═══ SELECTED EXCERPT ═══
Daniel Newman: Yeah, pat, I think you hit it on the head. There’s some lumpy business with things like server that tends to cause some gyrations in the overall performance of the company. I think the ARR growth in the mid double digits continues to be the strength of the company. Its pivot to GreenLake continues to be sort of its core messaging. Can you put everybody on as a service platform on-prem to kind of take advantage of this opportunity of hybrid cloud? I thought it was interesting when we talked about the company Slingshot Fabric. It’s got a story around AI for data fabric that I don’t think a lot of people are talking about. And I think they’ve made a number of acquisitions in data, data management, storage related and AI ops over the last few years. And I think there’s going to be a chance for HPE to get that story in market and more appreciated, because I think things like that tend to get lost inside of the broader HPE portfolio.

The HPC business showed a lot of strength and resilience and I think in our conversation, you and I had the chance to talk to CEO Antonio Neri about the overall state of the business and you felt a lot of optimism on his end. It was a pretty well managed quarter. They managed the margins pretty well. I think it’s another company who are really helping to explain to the market the value of AI in terms of accelerating its growth. And that’s what I think where everyone’s at right now, is it’s kind of this winding and bend in the road is there’s the people that are continuing on a path knowing that AI has to be baked into a product, but there’s not really a clear, “How does this help us make more money?” And then there’s the companies that are really clearly discerning, “This is how AI is going to help the business make more money.” And people are getting really excited about that.
═══
## WORK REQUEST A
In the HPE commentary, which executive did the speakers get to talk with about the state of the business?
## WORK REQUEST B
Reproduce a passage from the HPE commentary. Begin at the words "The HPC business" and stop after "excited about that.".
## WORK REQUEST C
Carry on the HPE commentary, picking up right after its last sentence.
The material that comes next is separate from the HPE commentary.
═══ EXTRACTED DATA ═══
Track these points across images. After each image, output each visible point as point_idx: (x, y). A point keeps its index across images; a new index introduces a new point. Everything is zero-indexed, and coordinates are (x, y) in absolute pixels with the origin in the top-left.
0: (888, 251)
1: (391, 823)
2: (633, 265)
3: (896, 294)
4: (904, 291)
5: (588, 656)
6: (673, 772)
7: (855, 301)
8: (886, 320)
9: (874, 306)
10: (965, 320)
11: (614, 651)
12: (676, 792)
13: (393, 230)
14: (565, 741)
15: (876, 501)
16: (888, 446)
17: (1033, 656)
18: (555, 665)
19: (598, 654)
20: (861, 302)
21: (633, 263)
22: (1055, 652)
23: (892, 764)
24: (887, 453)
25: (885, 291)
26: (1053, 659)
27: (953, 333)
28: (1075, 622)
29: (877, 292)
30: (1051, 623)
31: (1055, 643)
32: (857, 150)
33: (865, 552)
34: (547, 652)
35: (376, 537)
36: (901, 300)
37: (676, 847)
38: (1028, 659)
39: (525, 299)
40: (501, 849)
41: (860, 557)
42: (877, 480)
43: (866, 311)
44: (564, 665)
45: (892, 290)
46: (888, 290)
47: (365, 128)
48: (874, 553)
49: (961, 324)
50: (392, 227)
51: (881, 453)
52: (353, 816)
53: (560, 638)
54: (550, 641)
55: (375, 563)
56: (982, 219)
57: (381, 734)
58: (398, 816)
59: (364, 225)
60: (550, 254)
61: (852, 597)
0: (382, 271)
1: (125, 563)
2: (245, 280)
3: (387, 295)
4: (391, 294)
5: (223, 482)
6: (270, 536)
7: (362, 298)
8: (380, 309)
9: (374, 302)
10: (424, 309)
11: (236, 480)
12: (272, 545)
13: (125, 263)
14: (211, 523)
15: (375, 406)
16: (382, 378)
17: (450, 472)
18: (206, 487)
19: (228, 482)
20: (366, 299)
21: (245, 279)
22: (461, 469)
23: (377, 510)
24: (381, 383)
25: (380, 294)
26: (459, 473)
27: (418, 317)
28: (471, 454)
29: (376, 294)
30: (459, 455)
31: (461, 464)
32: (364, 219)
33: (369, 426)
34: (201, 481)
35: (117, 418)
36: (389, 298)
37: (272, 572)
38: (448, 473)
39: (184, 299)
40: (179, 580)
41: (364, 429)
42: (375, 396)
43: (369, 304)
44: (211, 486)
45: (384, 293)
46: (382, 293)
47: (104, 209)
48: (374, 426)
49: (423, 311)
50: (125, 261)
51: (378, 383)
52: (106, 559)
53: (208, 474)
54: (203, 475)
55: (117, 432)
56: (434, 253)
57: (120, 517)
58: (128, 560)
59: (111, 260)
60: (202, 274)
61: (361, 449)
═══
## RESULT A
CEO Antonio Neri.

## RESULT B
The HPC business showed a lot of strength and resilience and I think in our conversation, you and I had the chance to talk to CEO Antonio Neri about the overall state of the business and you felt a lot of optimism on his end. It was a pretty well managed quarter. They managed the margins pretty well. I think it’s another company who are really helping to explain to the market the value of AI in terms of accelerating its growth. And that’s what I think where everyone’s at right now, is it’s kind of this winding and bend in the road is there’s the people that are continuing on a path knowing that AI has to be baked into a product, but there’s not really a clear, “How does this help us make more money?” And then there’s the companies that are really clearly discerning, “This is how AI is going to help the business make more money.” And people are getting really excited about that.

## RESULT C
But the diversification of the business is looking pretty good. It seemed like they maintained share in most of the areas where they were focused. But they’re a story of subscription. They’re a story of consumption. That’s been the pivot. It’s four years now into the pivot. The era of rising above a billion and people want to see that number keep growing. Is it being fully appreciated and valued? I still don’t think so. But I do think that as the crawl in the portfolio and that area continues to grow, the company is continuing to win customers and that will eventually enable the value of the business to shine. So I’ll pause there and we’ll keep going.

Pat Moorhead: Yeah, let’s dive into MongoDB. They absolutely crushed it. What’s going on in Mongo?

Daniel Newman: MonsterDB, I mean MongoDB. Monster quarter. Look, I like that the company had a huge number, a huge growth in its big customer base. It saw revenues grow almost 30%. Another company that’s been able to tell an AI story. The operating database that enables you to build apps and take advantage of all this app data. So the kind of Uber experiences cannot be built without MongoDB. The company’s still generating losses in terms of on an earnings basis, but they’re growing faster than people are expecting. They’re narrowing losses substantially on a year-over-year basis. Like I said, they’re adding customers at a really good clip. And Pat, I think they’re cementing themselves in the role that they have to play. Look, a developer data platform is going to be critical. They basically are able to come out and say, “Look, the AI breakthroughs are basically where software development is going to now start to shine.”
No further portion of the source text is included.